Kleiner Exkurs vorab – Von wegen Armeleuteküche

Wie kommt es, dass aus dem Armenhaus einer entfernt residierenden Monarchie und aus dem Aufmarschgebiet zwecks Kriegführung mit dem »Erbfeind« eine waschechte Feinschmeckerregion werden konnte? Die Verwandlung vollzog sich schleichend, aber konsequent. In den frühen 1980er Jahren gab es weder ausgeschilderte Wanderpfade noch war die Region bekannt für Lukullisches. Mit Ausnahme von Flüssigem, versteht sich, denn Bitburger Bier oder Gerolsteiner Sprudel erfreuten sich schon damals einer regen Beliebtheit – auch weit über die Eifel hi-naus. Ansonsten galt in den Häusern, die nicht selten noch mit »Fremdenzimmern« warben, die Devise: Viel hilft viel, gegen den Hunger. Das prägte das Image, dass die Eifel eine Landschaft nicht für Gourmets, sondern für Gourmands wäre. So lautet die vornehme frankophile Beschreibung für Vielfraß und Leute, welche das Niveau eines Restaurants danach bemessen, wie voll der Teller ist.

Das machte jahrhundertelang Sinn und war kein Zeichen von Bildungsferne und Kulturbanausentum. Es war ein Zeichen von herzlicher Gastfreundschaft. Die Eifel litt unter regelrechten Auswanderungswellen: Allein von 1840 bis 1871 verließen 60.000 Menschen die Dörfer Richtung USA – so viele wie heute die gesamte Einwohnerzahl des Landkreises Vulkaneifel. An manche Weiler wie Allscheid in der Nähe von Daun erinnert nur noch eine winzige Kapelle. Es war eine Epoche, die auch andernorts von eklatantem Mangel gekennzeichnet war. Zum einen waren die politischen und sozialen Verhältnisse die Ursache. Karl Marx, ein Trierer, schrieb sein 1867 erstmals veröffentlichtes Buch »Das Kapital« aus dem ganz praktischen Wissen um die Not der Bauern und Winzer in Eifel und Moselland. Zum anderen waren es viele Jahre in Folge mit »Schietwetter«. Die Eifel ist bei bestimmten Tiefdrucklagen das erste kontinentale Gebirge nach dem Atlantik, an dem sich regenreiche Wolken stauen und ihre Last entladen. Nicht nur die jüngste verheerende Flut vom Juli 2021 belegt dies, auch frühere Regensommer mit starken Gewittern wie 1804 oder 1910 brachten Katastrophen über den engen, von steilen Schieferklippen begrenzten Flusscanyon der Ahr, die ihrerseits unzählige Bäche in den Rhein abfließen lässt. 1815 ging in vielen Ländern Europas als das Jahr ohne Sommer in die Geschichte ein. Nicht die eigenen Eifelvulkane, sondern der Ausbruch des Tambora in Indonesien brachte die Missernten mit sich. Irland versank vollends im Elend. Verschärft wurde die Armut der kleinbäuerlichen Eifelbevölkerung durch die Realerbteilung: Jedes eheliche Kind eines Bauern erhielt ein gleich großes Stück Land. Das führte auf Dauer zu winzigen Parzellen, aus denen kaum jemand einen nennenswerten Ertrag ziehen konnte.

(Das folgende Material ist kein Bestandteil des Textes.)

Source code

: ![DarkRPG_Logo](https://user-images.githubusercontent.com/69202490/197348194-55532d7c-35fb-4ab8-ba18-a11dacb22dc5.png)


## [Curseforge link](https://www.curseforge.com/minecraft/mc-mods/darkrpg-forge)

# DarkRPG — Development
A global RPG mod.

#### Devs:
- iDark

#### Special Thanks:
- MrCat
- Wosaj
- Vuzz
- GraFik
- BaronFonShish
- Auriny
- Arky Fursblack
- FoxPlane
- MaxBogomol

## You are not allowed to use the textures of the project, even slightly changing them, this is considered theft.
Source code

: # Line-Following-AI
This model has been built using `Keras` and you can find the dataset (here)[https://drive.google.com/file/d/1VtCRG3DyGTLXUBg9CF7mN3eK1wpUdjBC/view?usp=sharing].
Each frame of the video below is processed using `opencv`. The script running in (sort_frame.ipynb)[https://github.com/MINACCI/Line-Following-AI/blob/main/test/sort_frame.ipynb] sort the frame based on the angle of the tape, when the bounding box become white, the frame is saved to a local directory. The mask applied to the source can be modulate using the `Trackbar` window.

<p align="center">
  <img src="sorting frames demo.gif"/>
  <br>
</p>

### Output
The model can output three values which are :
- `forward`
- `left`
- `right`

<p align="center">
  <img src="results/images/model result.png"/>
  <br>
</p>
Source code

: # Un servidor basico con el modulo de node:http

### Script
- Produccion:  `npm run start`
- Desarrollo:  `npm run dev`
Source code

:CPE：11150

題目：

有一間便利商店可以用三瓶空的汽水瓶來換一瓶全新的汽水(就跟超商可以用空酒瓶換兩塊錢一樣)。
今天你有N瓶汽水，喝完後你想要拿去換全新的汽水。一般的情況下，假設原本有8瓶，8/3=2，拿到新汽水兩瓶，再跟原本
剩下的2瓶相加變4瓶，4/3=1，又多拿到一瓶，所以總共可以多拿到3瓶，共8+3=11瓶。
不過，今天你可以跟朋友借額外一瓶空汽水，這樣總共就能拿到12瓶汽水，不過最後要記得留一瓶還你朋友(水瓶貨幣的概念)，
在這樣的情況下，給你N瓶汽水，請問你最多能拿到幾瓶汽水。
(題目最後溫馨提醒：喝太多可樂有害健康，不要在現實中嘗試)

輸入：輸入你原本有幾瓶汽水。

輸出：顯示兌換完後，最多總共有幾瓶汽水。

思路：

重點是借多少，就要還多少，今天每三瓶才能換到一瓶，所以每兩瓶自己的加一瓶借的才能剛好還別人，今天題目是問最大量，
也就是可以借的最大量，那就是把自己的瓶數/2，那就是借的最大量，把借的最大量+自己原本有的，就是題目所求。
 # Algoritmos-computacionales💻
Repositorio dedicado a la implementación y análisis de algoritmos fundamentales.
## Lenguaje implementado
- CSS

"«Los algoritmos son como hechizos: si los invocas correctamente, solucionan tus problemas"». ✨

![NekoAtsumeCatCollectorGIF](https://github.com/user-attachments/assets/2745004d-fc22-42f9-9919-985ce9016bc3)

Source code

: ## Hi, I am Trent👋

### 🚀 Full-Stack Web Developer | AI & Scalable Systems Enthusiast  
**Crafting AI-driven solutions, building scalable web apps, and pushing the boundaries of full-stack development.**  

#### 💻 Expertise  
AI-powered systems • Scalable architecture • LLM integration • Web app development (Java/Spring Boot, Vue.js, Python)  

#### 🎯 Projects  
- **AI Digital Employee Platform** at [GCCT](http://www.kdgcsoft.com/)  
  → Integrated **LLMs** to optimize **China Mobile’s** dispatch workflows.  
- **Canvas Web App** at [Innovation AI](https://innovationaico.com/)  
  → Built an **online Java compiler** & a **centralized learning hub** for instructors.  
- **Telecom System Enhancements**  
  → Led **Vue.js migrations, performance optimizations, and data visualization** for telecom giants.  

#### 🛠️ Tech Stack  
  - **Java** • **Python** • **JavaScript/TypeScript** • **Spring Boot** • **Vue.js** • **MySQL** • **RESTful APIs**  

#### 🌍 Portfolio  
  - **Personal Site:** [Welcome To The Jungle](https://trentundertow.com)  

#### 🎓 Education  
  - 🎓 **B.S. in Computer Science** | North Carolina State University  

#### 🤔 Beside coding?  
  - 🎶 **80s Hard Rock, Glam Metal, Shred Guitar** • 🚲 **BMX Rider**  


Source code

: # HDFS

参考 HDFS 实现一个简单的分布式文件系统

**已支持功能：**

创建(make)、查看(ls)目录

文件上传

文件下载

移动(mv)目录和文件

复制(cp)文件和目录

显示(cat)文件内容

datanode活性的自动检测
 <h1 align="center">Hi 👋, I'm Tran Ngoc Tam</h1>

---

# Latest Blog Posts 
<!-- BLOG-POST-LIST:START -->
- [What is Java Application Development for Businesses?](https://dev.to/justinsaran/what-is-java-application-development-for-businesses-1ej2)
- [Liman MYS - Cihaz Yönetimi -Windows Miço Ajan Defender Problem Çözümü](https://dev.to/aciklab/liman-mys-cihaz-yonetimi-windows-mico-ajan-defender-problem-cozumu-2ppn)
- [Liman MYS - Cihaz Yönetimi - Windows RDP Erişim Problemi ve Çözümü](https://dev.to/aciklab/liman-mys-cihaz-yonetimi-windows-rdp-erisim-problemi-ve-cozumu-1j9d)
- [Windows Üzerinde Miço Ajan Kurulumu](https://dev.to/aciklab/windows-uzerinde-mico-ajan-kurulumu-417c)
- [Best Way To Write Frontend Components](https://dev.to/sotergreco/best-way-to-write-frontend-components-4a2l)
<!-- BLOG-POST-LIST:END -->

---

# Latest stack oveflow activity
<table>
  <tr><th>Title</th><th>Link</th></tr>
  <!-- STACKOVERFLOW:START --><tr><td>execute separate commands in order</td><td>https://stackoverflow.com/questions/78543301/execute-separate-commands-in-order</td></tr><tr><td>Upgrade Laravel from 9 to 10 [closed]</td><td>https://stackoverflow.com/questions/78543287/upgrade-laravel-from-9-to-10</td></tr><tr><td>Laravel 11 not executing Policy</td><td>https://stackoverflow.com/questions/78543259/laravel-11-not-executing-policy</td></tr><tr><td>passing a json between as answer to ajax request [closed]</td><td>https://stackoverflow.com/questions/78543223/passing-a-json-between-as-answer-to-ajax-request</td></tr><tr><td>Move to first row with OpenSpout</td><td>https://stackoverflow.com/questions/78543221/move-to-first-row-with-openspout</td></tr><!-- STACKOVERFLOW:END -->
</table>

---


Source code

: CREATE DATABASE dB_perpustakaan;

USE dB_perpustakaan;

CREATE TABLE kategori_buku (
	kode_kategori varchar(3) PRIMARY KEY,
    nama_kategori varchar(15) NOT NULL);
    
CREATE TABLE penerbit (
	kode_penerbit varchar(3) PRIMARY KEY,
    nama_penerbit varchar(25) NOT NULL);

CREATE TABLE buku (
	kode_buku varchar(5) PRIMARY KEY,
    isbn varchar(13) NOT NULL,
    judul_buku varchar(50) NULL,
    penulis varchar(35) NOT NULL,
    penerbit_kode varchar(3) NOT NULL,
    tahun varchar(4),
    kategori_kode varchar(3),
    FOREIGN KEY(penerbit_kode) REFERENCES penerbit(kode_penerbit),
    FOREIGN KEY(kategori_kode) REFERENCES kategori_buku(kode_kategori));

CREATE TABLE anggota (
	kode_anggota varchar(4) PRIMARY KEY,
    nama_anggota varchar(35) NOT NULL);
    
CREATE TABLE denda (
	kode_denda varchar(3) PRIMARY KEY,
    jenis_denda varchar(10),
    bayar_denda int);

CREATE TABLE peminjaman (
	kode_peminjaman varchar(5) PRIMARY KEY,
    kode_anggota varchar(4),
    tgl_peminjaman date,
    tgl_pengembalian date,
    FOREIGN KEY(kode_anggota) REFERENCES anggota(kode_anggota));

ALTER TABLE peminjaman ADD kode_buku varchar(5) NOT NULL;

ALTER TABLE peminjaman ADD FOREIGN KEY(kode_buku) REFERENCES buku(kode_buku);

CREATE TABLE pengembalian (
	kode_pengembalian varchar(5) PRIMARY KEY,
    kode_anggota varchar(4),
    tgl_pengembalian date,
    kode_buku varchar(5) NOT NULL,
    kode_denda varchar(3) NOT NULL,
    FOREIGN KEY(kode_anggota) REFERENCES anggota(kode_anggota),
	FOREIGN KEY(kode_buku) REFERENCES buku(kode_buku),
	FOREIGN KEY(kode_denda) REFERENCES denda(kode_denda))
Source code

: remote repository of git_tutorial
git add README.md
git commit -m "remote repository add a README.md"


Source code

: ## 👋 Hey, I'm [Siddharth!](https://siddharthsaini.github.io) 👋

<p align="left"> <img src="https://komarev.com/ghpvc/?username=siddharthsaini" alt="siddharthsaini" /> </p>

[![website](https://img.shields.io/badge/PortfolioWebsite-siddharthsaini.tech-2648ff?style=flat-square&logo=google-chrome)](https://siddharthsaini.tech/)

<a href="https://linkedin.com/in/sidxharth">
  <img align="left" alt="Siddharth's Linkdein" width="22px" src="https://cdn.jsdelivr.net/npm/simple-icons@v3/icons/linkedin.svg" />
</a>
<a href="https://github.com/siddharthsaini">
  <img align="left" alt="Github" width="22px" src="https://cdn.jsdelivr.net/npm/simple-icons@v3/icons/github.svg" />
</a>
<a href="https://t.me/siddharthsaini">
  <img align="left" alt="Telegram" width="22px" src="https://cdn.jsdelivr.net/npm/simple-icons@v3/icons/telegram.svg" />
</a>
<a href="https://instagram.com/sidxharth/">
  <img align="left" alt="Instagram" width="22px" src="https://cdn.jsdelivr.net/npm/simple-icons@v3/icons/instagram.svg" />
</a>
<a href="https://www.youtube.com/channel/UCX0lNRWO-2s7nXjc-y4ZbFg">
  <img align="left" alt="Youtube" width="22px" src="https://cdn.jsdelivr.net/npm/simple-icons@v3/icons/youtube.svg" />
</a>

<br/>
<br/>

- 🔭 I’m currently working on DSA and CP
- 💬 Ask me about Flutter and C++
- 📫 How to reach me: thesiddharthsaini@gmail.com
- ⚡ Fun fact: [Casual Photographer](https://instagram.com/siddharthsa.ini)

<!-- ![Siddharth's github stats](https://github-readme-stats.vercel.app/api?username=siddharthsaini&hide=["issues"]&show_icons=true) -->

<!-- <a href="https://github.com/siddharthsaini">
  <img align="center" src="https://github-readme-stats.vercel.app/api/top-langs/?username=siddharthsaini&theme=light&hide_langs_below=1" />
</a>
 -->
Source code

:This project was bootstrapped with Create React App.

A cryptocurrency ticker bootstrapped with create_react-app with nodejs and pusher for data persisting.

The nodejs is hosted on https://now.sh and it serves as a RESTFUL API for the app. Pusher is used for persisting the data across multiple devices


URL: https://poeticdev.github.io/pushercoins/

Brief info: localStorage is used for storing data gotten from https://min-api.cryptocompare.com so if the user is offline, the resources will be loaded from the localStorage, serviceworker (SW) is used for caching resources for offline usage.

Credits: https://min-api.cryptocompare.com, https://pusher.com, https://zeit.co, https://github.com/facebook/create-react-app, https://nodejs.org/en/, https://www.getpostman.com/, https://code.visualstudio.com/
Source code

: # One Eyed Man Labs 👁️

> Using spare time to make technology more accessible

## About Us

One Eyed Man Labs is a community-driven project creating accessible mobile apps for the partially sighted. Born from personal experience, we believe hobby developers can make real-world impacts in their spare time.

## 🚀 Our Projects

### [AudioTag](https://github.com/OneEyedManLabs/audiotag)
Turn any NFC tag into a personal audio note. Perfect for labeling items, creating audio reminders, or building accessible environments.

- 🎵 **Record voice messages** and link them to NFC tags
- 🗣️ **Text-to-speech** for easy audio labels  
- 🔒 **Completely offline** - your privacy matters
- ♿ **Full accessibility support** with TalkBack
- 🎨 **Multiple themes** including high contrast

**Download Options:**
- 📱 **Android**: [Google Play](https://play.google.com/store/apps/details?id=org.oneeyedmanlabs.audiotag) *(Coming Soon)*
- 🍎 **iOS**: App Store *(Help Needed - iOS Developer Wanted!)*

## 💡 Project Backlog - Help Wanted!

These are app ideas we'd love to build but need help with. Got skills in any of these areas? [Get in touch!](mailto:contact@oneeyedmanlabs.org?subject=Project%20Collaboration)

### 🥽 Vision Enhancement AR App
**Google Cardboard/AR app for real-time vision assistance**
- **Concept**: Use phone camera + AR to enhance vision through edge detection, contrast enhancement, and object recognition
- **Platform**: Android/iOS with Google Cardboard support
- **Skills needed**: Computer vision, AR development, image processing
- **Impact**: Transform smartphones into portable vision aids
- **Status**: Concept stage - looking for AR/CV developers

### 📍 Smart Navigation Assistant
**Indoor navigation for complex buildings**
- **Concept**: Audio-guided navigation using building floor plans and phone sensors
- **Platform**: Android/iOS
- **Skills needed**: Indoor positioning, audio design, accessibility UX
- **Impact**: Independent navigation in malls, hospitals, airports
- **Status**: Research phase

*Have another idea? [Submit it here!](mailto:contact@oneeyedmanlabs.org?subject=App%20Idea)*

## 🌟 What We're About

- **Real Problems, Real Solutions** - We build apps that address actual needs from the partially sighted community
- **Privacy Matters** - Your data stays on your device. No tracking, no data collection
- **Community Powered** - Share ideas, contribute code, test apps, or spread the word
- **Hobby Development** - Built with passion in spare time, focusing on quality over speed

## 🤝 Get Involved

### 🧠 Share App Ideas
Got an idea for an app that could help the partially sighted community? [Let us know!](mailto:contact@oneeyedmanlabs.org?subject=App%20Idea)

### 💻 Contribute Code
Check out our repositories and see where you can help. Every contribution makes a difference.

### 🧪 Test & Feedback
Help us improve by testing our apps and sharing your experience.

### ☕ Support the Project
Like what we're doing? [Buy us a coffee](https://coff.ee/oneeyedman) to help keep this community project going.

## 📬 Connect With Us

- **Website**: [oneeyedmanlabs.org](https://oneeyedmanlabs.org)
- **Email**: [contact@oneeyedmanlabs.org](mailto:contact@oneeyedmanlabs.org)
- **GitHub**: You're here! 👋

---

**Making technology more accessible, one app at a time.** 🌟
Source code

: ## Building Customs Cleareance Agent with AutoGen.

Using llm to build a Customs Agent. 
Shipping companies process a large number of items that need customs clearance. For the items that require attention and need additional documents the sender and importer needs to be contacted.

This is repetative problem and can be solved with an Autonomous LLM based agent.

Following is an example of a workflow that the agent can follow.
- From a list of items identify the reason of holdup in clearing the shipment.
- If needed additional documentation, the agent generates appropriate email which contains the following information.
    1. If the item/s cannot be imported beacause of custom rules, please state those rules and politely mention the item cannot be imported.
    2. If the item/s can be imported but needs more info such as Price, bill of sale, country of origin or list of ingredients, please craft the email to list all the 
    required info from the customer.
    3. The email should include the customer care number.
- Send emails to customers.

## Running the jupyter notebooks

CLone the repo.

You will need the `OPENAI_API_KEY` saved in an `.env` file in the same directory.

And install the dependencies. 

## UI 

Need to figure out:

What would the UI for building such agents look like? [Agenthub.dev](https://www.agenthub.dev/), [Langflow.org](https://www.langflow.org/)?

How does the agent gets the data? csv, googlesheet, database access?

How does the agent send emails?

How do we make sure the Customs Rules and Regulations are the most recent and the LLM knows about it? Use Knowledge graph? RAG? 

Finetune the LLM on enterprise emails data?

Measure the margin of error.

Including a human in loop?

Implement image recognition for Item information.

Wer wenig hat, macht das Beste daraus. Manchmal wird das zum echten Lifestyle. Austern beispielsweise galten in England bis weit ins 18. Jahrhundert hinein als Fraß für Arme, die sich keinen Fisch leisten konnten und stattdessen glibbriges Fast Food schlürfen mussten. Noch Charles Dickens konstatierte, dass Austern und Armut zusammengehörten.